A cover letter for career changes has similar aspects to all cover letters. It typically has three parts. The first part is introducing yourself, naming the position sought, and how you found the position, so the hiring manager knows why you’re applying. The second part ties your cover letter to your resume. Talk about what some of your transferable skills are and how they relate to the position. It’s important they quickly see what you’re bringing to the table when considering a career change.
The second paragraph ties into the job description. You also want to highlight your years of experience in a way that doesn’t promote a potential age bias and shows you’re not inexperienced. In addition to those hard skills, discuss your soft skills such as communication, managing people, motivating teams, and leadership, so they can clearly see what you’ve done before and how complete your skill set is.
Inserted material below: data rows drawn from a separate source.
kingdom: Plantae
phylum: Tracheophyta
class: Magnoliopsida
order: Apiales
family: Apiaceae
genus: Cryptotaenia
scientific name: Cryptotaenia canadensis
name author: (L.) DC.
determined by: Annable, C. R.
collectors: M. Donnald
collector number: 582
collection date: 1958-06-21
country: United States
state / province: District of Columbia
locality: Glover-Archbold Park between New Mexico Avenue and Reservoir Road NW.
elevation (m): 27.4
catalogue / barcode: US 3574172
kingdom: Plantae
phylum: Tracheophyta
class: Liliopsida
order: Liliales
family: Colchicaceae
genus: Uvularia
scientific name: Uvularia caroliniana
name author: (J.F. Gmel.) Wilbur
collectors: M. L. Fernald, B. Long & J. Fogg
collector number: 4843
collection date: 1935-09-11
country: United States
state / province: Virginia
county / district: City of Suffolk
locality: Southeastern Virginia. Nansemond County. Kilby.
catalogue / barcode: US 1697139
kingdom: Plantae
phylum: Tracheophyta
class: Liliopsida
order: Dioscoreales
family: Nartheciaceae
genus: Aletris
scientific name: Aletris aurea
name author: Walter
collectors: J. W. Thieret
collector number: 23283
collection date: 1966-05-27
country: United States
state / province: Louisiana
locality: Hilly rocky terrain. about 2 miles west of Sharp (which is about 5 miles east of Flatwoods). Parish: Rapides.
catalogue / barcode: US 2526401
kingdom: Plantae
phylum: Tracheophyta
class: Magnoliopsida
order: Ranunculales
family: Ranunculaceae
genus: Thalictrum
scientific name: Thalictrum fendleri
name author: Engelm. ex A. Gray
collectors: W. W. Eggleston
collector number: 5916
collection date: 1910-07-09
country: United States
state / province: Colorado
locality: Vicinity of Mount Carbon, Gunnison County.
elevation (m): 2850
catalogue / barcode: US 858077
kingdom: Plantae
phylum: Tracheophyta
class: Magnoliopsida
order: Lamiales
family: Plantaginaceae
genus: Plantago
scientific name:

Make sure they understand you are looking for a career, not just a job. You’re looking for a home to take your research and your skills to; this is something you’re dedicated to.
The third paragraph of your cover letter should be your reason for seeking that position, what your commitment is, and a call to action. For example, “I would love to have an opportunity to chat with you more about my experience and how I could fit,” versus just saying, “I hope you’ll give me a call.”
Writing A Cover Letter For A Career Change
A cover letter for a career should not be any longer than one page, so it’s easy for the hiring manager to understand why you’re applying for this job. It should be written in three distinct sections. The first section introduces you, the position and where you found it. If somebody referred you, mention their name.
The second section points out how you fit the job description. Be very clear and highlight the words they used. If they’re looking for someone who has experience in data analytics, use a bullet point that says “Data Analytics:” then list your proof point. You may have three or four proof points describing why you’re the ideal candidate.
The last part is your call to action and a thank you. “Thank you for considering and reading this information.” Ask them if they would be open to talk more about your experience. Don’t leave it as, “Thank you. I hope you’ll call.” You want to show energy towards engagement, not just applying.
Writing A Cover Letter With No Experience In That Field
When writing a cover letter with no experience in that field, let your transferable skills and the job description lead the way. You know whether you have the skillset they need. No one’s going to have 100% of the experience outlined in the job description, but you have transferable skills, whether that’s through volunteering or paid work. Those should be highlighted and illustrated to help distinguish you from the other candidates.
Contact Information To Include
The contact Information needed on a career resume and cover letter is different than it used to be.
It isn’t necessary to have a street address. Include a professional email address along with your phone number and your LinkedIn profile. City and state can be optimal. If you’re looking to relocate, you can address relocation in your cover letter. The contact information should be on the first and second page of your resume.
Career Change Cover Letter Templates And Samples
There are available cover lettertemplates and career change cover letter samples online. You can Google them, check resume writing sites, or the National Resume Writers’ Association. Customize them for your position, your authentic personality, and what you’re bringing to the table. Most hiring managers and human resource departments can easily spot a cover letter or resume template. Make sure this is really your dialogue coming across on the page. It allows the reader to see who you are. It’s best to use them more as brain fodder and idea generators, not necessarily as a cut and paste.
Do I Mention My Career Transition In My Cover Letter?
When writing a cover letter, career experts encourage discussing your career transition. You’re going through this because of a distinct purpose or objective, typically to leverage skills or interests you haven’t been able to utilize in the past. You’re crafting a position where you can have a bigger impact going forward. You can definitely highlight that. Say that you’ve done extensive research on how your skills would transfer into this new role. Substantiate the career transition so it doesn’t look like a fluke or a fleeting interest, you’re actually committed to this and there are reasons behind that.
Job Description In The Cover Letter
It is not necessary to repeat the job description verbatim in the cover letter, but you do want to highlight your skills that align to it. Also mention the job title in your first paragraph. “I’m applying for the customer service agent position recently posted on LinkedIn.” Then in the second paragraph note how your skills mesh with the qualifications of the job. You’re not reiterating the entire job description, just pulling out the salient information that ties to what you’ve done. Be sure to mention your years of experience, being careful to ensure you’re not creating any unconscious bias around age or tenure.